Exercise passage
»»
This is PR30360, patch fixes that.
Am I missing something ? That looks too much trivial, have no idea why we ignored it before ?

Diff Detail

Event Timeline

grimar updated this revision to Diff 71118.Sep 13 2016, 1:57 AM
grimar retitled this revision from to [ELF] - Implemented rpath-link command line option..
grimar updated this object.
grimar added reviewers: ruiu, rafael.
grimar added subscribers: llvm-commits, grimar, evgeny777.

This would probably work in practice, but the ld.bfd implementation is a bit more nuanced. Specifically, ld.bfd searches the -L path for libraries named on the command line, and it searches the rpath-link path for libraries required by those libraries. That is, it does not search the -L path for libraries needed by libraries. In my humble opinion, this doesn't make much sense and is slightly annoying for the end user. However, if lld wants to be command-line-compatible with ld.bfd, which I think would be wise, it should probably follow suit.
««
Required action A
In the code review about the rpath-link option, which libraries does ld.bfd look for in the rpath-link path?
Required action B
Extend the code review discussion about the rpath-link option, starting after its last sentence.

Dataset rows
»»
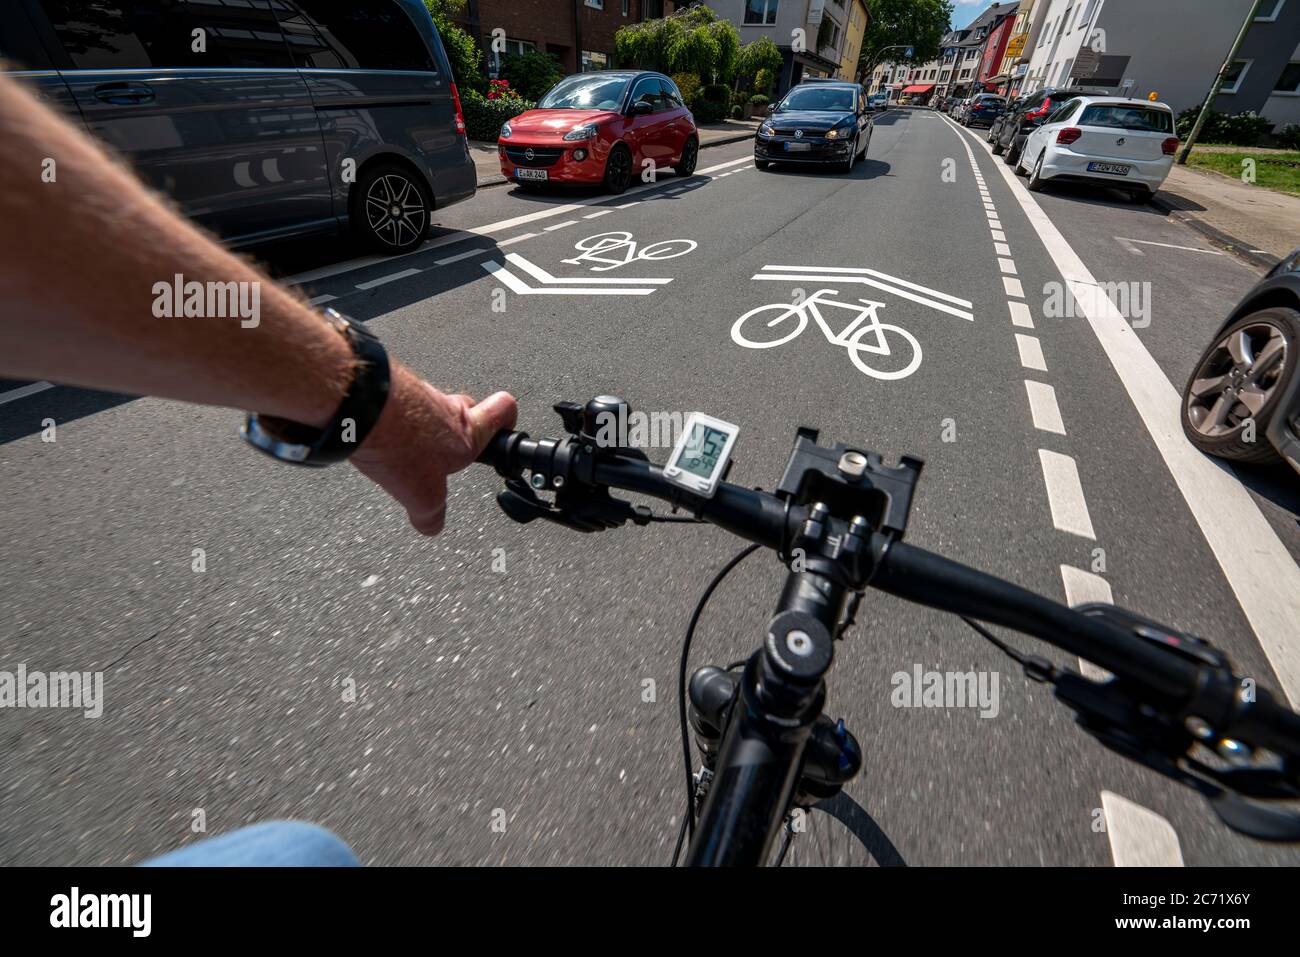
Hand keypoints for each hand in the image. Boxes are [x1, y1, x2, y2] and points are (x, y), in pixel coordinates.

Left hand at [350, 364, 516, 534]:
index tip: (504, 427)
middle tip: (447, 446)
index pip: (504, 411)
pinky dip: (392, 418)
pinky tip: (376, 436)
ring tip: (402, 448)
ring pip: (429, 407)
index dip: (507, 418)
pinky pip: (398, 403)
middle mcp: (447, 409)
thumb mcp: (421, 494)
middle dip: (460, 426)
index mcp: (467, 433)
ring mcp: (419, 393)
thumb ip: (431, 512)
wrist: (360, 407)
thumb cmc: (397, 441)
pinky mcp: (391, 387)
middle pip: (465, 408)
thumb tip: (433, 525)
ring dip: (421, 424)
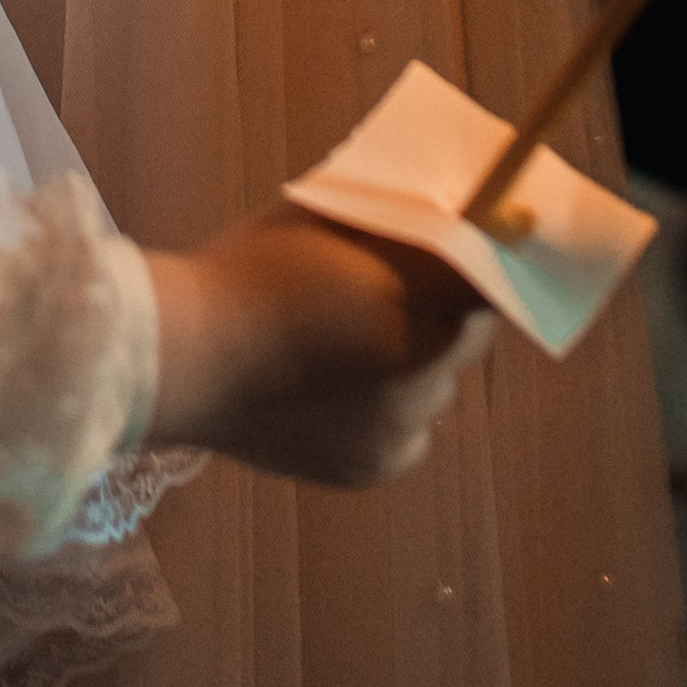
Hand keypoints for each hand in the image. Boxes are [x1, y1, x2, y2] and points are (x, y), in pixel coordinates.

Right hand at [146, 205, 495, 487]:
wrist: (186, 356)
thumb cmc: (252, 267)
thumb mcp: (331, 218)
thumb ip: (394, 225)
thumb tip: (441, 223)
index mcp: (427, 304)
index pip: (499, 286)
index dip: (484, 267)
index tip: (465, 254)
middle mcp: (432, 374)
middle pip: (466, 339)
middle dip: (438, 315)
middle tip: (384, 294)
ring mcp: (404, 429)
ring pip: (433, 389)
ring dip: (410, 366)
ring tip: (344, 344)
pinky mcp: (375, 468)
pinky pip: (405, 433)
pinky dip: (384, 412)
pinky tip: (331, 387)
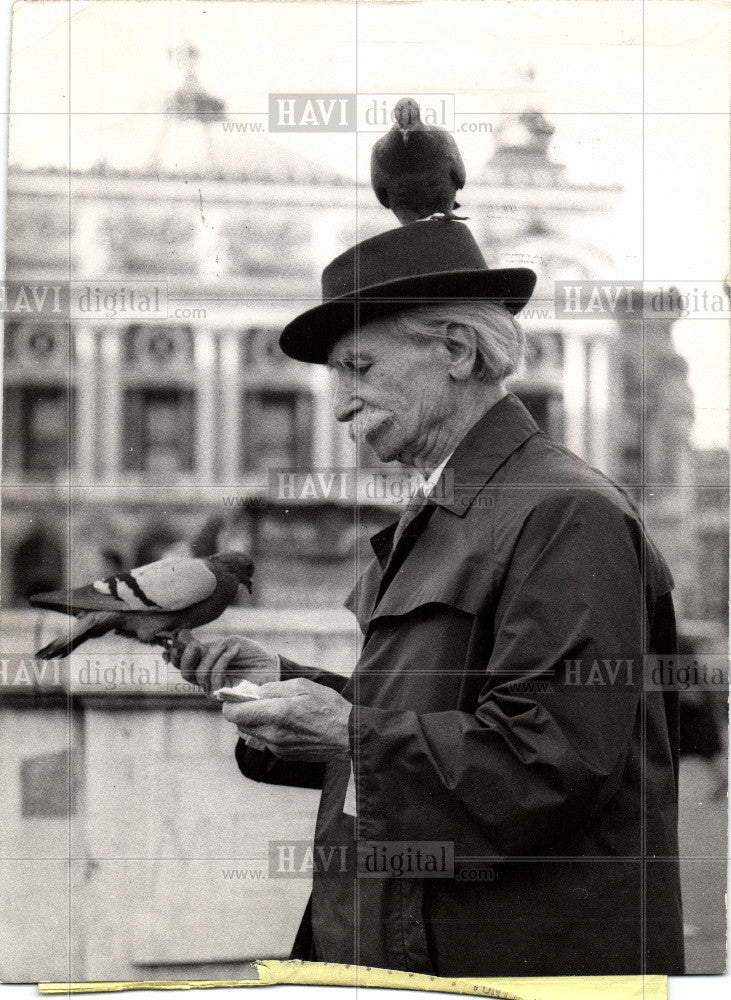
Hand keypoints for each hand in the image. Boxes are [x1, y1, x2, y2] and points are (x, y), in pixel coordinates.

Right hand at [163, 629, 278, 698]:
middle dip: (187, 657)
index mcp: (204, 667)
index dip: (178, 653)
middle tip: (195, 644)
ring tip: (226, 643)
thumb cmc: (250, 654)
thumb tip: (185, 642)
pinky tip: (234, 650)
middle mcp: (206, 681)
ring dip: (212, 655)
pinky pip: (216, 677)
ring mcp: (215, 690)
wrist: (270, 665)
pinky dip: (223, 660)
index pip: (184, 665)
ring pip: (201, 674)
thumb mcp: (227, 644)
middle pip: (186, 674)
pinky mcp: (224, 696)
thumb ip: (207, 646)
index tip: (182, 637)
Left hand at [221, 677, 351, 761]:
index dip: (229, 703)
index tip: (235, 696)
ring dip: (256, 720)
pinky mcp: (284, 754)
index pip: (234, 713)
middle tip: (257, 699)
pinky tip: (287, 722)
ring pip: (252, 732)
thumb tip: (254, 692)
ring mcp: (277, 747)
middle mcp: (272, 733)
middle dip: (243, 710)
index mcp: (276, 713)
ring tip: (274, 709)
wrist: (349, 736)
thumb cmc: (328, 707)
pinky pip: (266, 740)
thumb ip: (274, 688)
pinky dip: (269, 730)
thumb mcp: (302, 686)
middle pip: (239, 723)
««
Response box A
It looks there for libraries required by the libraries named on the command line.

Response box B
The ld.bfd documentation has a fairly detailed description:

https://sourceware.org/binutils/docs-2.27/ld/Options.html#index-link_002dtime-runtime-library-search-path-232

This would probably work in practice, but the ld.bfd implementation is a bit more nuanced. Specifically, ld.bfd searches the -L path for libraries named on the command line, and it searches the rpath-link path for libraries required by those libraries. That is, it does not search the -L path for libraries needed by libraries. In my humble opinion, this doesn't make much sense and is slightly annoying for the end user. However, if lld wants to be command-line-compatible with ld.bfd, which I think would be wise, it should probably follow suit.

The ld.bfd documentation has a fairly detailed description:

https://sourceware.org/binutils/docs-2.27/ld/Options.html#index-link_002dtime-runtime-library-search-path-232

Yes, that is what I mean when wrote description I think. There is no much sence to split searching I believe.
In lld we always follow the easiest path at first and I do not want to overcomplicate feature until there are reasons to do that.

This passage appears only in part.